Cayre and Kissick conducted a thorough survey about the ongoing crisis in the identity of painting, whether or not the artists themselves feel they are painting. The show is tied to the concept on the one hand by artists moving from conventional painting to digital territory, and on the other hand by artists making animations and unpainted objects, shoeed in the painting company because they are glued to the wall.

Representing those trying out the new tools was the painter Julien Nguyen, who had a reputation for applying Renaissance techniques to contemporary dialects. Her digital photo of a beautiful teen smoking in the tub removes the brush and palette for an iPad. The massages Nguyen laid on the screen appear on a monitor, installed in the front and middle, as a blur of greasy, like paint marks.

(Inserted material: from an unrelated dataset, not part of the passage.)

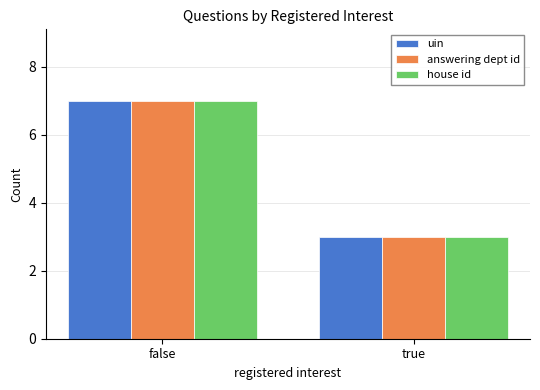

What value does the uin series have at true?

3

For the latter, there’s Jordan Wolfson’s pixelated print of Dorothy and her Oz companions. The outdoorsy, eaved frame is aggressively styled with hearts, crosses and a Star of David pendant as well as devotional blurs like “Surrender to God.” The words “GOD IS GOD IS GOD IS GOD IS…” creep around the border. Despite the use of no paint, the untitled piece incorporates some of the common themes of the medium: Christian hagiography; tribute to the forerunners (who was Ashley Bickerton, a leading assemblage artist of the ’80’s); and enough logorrheic confidence to make an abstract expressionist blush.

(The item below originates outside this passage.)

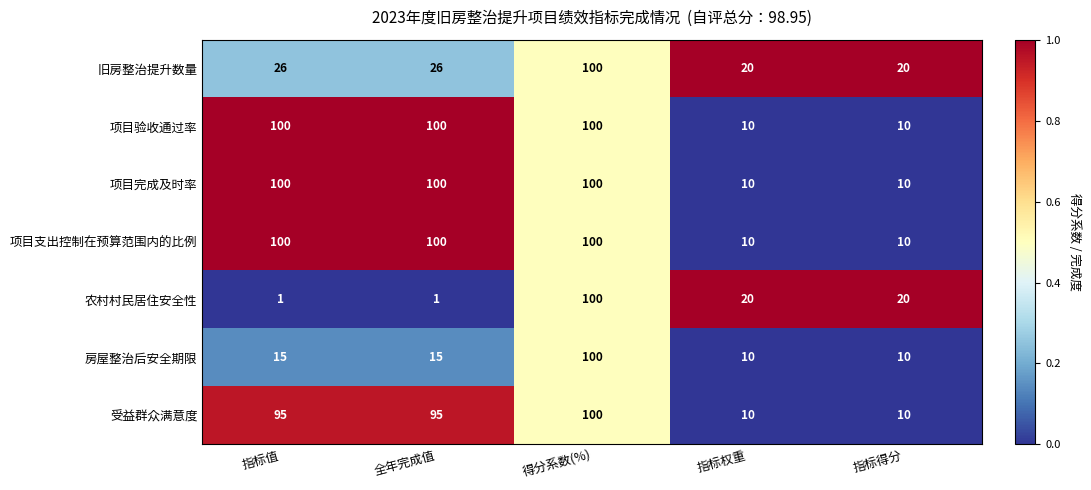

Where does the 农村村民居住安全性 series first go above 20?

得分系数(%)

Kissick is a New York critic whose regular column in Spike Art Magazine straddles like a stone between classical and ultramodern-from, say, thinking of a Fragonard to thinking of NFTs ( non-fungible token), all without leaving Frick Madison. Cayre was an independent art consultant who specialized from the 1950s to the present. Both have a stake in the contemporary – what it means to live nownot then.

Freshness is not always progress. Ezra Miller’s “Imago” (2022)-an artist, art director and web developer-is a washy abstraction that evolves in real time on a grid of four monitors that looks like it’s driving towards the rainy Monet when the wiper. A disturbing black cross runs into the center of the picture where the screens meet. Up close, what comes out are not brush strokes but black gaffer’s tape covering the seams. Give me a dusty Rothko in a new-media experiment whose physical presence seems slapped and reluctant.

Speaking of Rothko: “Disc Buddie #4448,” an NFT of Tojiba CPU Corp., shows up on a square screen: a rough, digital cartoon of a thick floppy disk with white hands and dove for shoes , the words “Rothko Maker 2” on its face. NFT projects like this, which generate thousands of unique images by combining sets of attributes, drive the idea that art should be easy and repetitive. Let the old guard moan about the bad taste. This is the “new painting” that even ugly paintings can be a good investment.

Beauty is still possible, of course-the exhibition includes Seth Price’s insane, wall-winning abstraction, which squeezes painterly gestures from industrial processes; Wade Guyton, who painted by abusing inkjet printers; or fine, moiréd surface by Jacqueline Humphries or Anicka Yi. These are among the smart updates of the painting habit to talk to oneself and ignore the wider world. The tone here is devotional, not iconoclastic.

The strange urgency of the age is coughing up in a 2022 photo by Jessica Wilson, “Perfectly Clear”-an almost photorealistic 3-D rendering of a hand drawing a squeegee down a sudsy windowpane. It’s a flat UV print on Dibond and one of the less attractive things on the show. However, its sour composition, our perspective from the outside, the glowing tactic of the blade scraping with soap, remind us that medium is not important. What matters is the primary intent of art to transcend the tasks of living.



New Artist Tools

Until Sept. 24. Nahmad Contemporary, 980 Madison Ave., Manhattan, nahmadcontemporary.com.